TabletopGen: Instance-Level Interactive 3D Tabletop Scene Generation from Text or Single Image

Ziqian Wang^1,3,2*, Yonghao He^2*†, Licheng Yang^1,3, Wei Zou^1,3, Hongxuan Ma³, Liu Liu⁴,
Wei Sui², Yuxin Guo^1,3, Hu Su^3✉

¹School of Artificial Intelligence, University of Chinese Academy of Sciences
²D-Robotics
³State Key Laboratory of Multimodal Artificial Intelligence Systems (MAIS),
Institute of Automation, Chinese Academy of Sciences
⁴Horizon Robotics

^*Equal contribution ^†Project Lead ^✉Corresponding author

SceneShowcase_compressed.mp4

🎉 Updates

[2025-12-10] 🎉 TabletopGen is now open source!

🧩 Abstract

Generating high-fidelity, physically interactive 3D simulated tabletop scenes is essential for embodied AI—especially for robotic manipulation policy learning and data synthesis. However, current text- or image-driven 3D scene generation methods mainly focus on large-scale scenes, struggling to capture the high-density layouts and complex spatial relations that characterize tabletop scenes. To address these challenges, we propose TabletopGen, a training-free, fully automatic framework that generates diverse, instance-level interactive 3D tabletop scenes. TabletopGen accepts a reference image as input, which can be synthesized by a text-to-image model to enhance scene diversity. We then perform instance segmentation and completion on the reference to obtain per-instance images. Each instance is reconstructed into a 3D model followed by canonical coordinate alignment. The aligned 3D models then undergo pose and scale estimation before being assembled into a collision-free, simulation-ready tabletop scene. A key component of our framework is a novel pose and scale alignment approach that decouples the complex spatial reasoning into two stages: a Differentiable Rotation Optimizer for precise rotation recovery and a Top-view Spatial Alignment mechanism for robust translation and scale estimation, enabling accurate 3D reconstruction from 2D reference. Extensive experiments and user studies show that TabletopGen achieves state-of-the-art performance, markedly surpassing existing methods in visual fidelity, layout accuracy, and physical plausibility, capable of generating realistic tabletop scenes with rich stylistic and spatial diversity.

🚀 Installation

This project utilizes two distinct environments, tabletopgen and rotation, to handle complex dependencies.
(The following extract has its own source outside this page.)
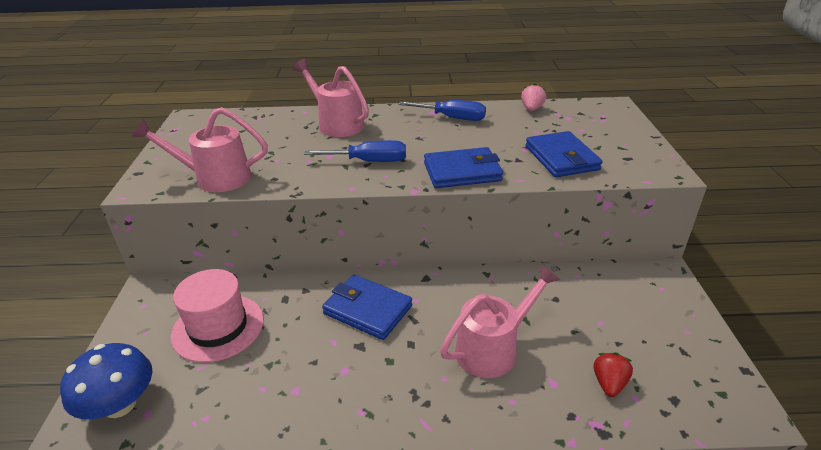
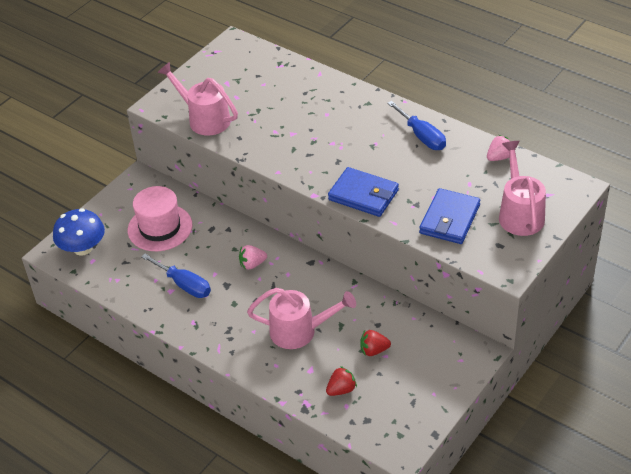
camera: 40 degrees right, 10 degrees up
(336, 124) = (329, 100): pink watering can -> pink watering can (519, 213)
(367, 310) = (252, 264): blue wallet -> pink strawberry
(369, 161) = (313, 153): blue screwdriver -> blue screwdriver (184, 285)
(584, 324) = (374, 350): none -> red strawberry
We provide an automated setup workflow. You do not need to manually configure the two environments or compile dependencies one by one.

1. Clone the Repository

git clone https://github.com/D-Robotics-AI-Lab/TabletopGen.git
cd TabletopGen

2. One-Click Environment Setup

We provide a shell script that automatically:

Creates the primary environment tabletopgen (CUDA 11.8, Torch 2.6).
Compiles Grounded-SAM-2 and installs BiRefNet.
Creates the secondary environment rotation (CUDA 12.1, PyTorch3D).

For Linux Users:

Please export your local CUDA path before running the script (required for compiling Grounded-SAM-2):

# Replace with your own CUDA path (e.g., /usr/local/cuda-11.8)
export CUDA_HOME=/path/to/cuda-11.8 
bash install_env.sh

☕ Note: This process involves compiling CUDA extensions locally. It may take a few minutes depending on your network and CPU.

3. Download Model Weights

Run this script to automatically download the correct checkpoints for BiRefNet, SAM 2.1, and Grounding DINO to their respective directories.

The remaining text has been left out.